En la historia de la bandera que estamos viviendo me sitúo al lado de la presidenta de la autoridad portuaria. No estuve ese lunes en el que esos noventas metros de bandera ondearon por primera vez sobre el puerto almeriense, pero mi espíritu por allí andaba. Y ahora, señora Soto, a por el trabajo que queda por hacer. Un puerto para los almerienses, sin valla que los separe. El mismo coraje usado para esos noventa metros, y el mar puesto a los pies de la ciudad.
No entiendo a aquellos que no quieren reconocer la historia (aunque se proclamen historiadores) de que la bandera que hoy llamamos de España, lleva unos cuantos siglos ondeando por mares y tierras tras el nombre de este país o nación. Puedo entender que los llamados nacionalistas, secesionistas o independentistas se amarren al invento de las suyas, están en su derecho, es la libertad a la hora de elegir. Que los republicanos sientan ilusión ante la bandera con el color morado de los Comuneros de Castilla, es respetable. Pero desde hace siglos, creo que aún no había nacido Franco, la actual bandera viene representando a los millones de españoles que nacieron, vivan o no en este país. Si usted vive entre nosotros y no se siente representado por esa bandera, no creo que le sentara mal hacer algún acto de reflexión. Y si se convence, siga con su mantra, y espero que nadie, nunca, le obligue y le condene a cambiar de opinión, como espero que usted tampoco lo haga con el resto de los ciudadanos que sí sienten esa bandera como suya y defienden unos históricos colores que llevan siglos sobre nuestra tierra.

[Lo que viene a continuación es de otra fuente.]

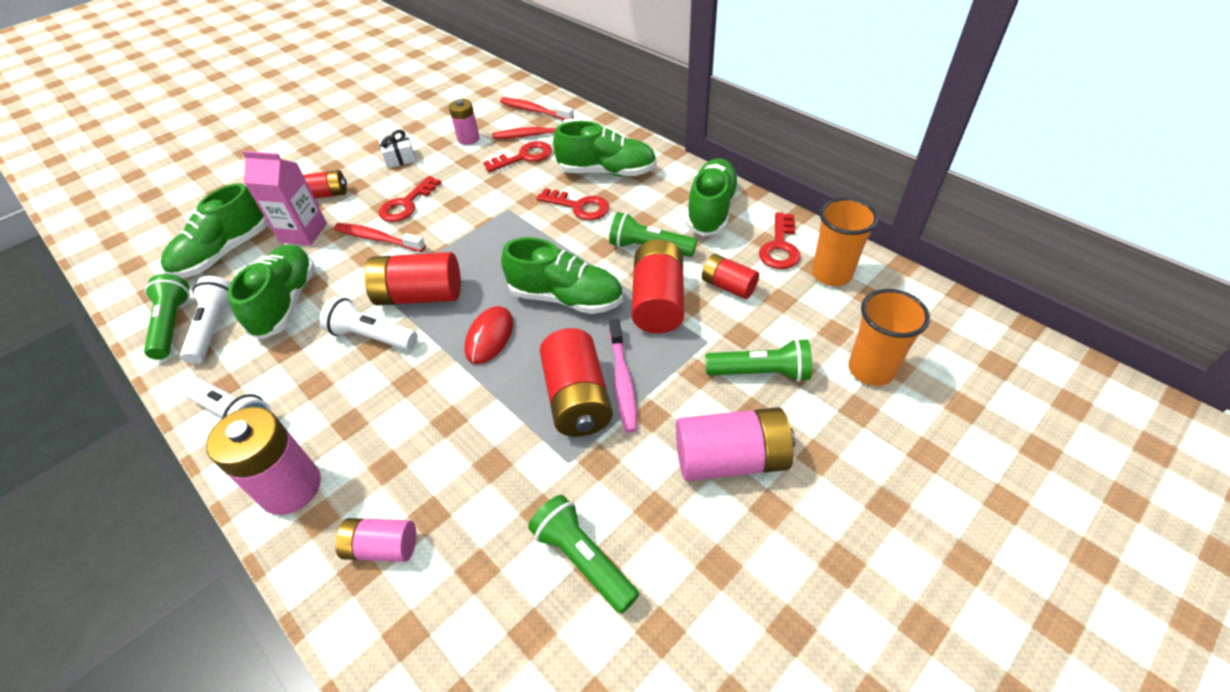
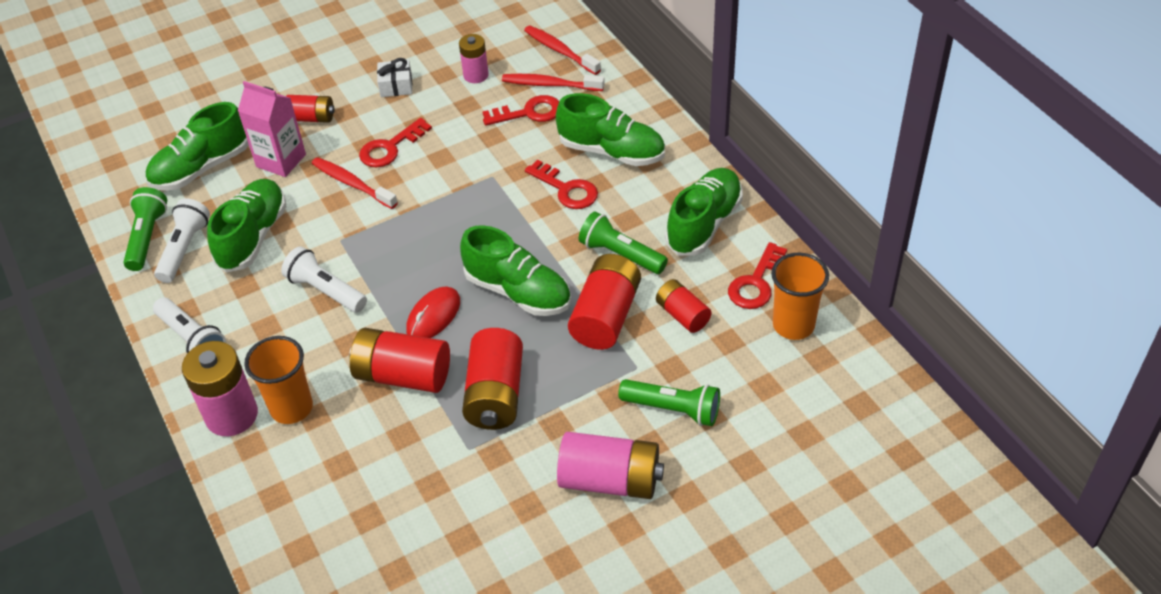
camera: 15 degrees right, 0 degrees up
(382, 547) = (296, 481): pink battery -> none
(420, 296) = (379, 257): red battery -> red battery (403, 375)
(583, 559) = (455, 529): green flashlight -> none
(623, 381) = (542, 387): pink toothbrush -> none
(871, 369) = (779, 431): orange cup -> orange cup (291, 408)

Vamos al titular. “Rosario, y la bandera”. Se podría hacer con los noventa metros de bandera, vestidos para el resto de su existencia, pero no, ha preferido, por algo manda en el puerto de la ciudad, plantarla, alta, orgullosa y al viento ante los ojos de todos los almerienses. Estoy convencido de que, a la presidenta de la autoridad portuaria, Rosario Soto, pequeña y delgada, pero con un par, le están llamando “facha, franquista, extrema derecha, derecha extrema, fascista”, tras la decisión de izar la bandera de España, en el puerto de la ciudad. Esa bandera de doña Rosario se ha convertido en la más grande de la provincia y la segunda que ondea en Andalucía. No uno, con dos pares. Y eso, estoy convencido, algunos vecinos de los nuestros no se lo van a perdonar a la presidenta.

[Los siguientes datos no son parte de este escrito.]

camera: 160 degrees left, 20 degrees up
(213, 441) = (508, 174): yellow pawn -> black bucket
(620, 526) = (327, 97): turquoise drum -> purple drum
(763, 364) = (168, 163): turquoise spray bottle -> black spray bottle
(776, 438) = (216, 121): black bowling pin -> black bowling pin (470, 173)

Imagino que cuando la señora Soto tomó la decisión de izar la bandera en el puerto donde domina y manda, sabía a lo que se exponía. Que la iban de poner de vuelta y media estaba claro, que lo menos que le iban a decir era lo de facha, y si no se atrevían en los medios escritos, las redes se van llenando, ante las oscuras firmas de los llamados trolls, con los mayores insultos contra “Rosario, la facha” desde el día en el que la bandera ondea bajo el cielo de Almería, empujada por los vientos de esta tierra.
Entiendo que los políticos mienten como bellacos, que se buscan excusas para tapar sus errores, que lo mismo es lo que está buscando don Rosario ante un puerto-ciudad que no colmará las ilusiones de los ciudadanos, piensen y crean lo que quieran, pero la exhibición de esa bandera no deja de ser una valentía ante una de las dos España que desde los tiempos de Zapatero se están enfrentando en este país. Entre los que quieren una España sin historia, y los que desean sentirse orgullosos de lo que fueron sus antepasados.
En la historia de la bandera que estamos viviendo me sitúo al lado de la presidenta de la autoridad portuaria. No estuve ese lunes en el que esos noventas metros de bandera ondearon por primera vez sobre el puerto almeriense, pero mi espíritu por allí andaba. Y ahora, señora Soto, a por el trabajo que queda por hacer. Un puerto para los almerienses, sin valla que los separe. El mismo coraje usado para esos noventa metros, y el mar puesto a los pies de la ciudad.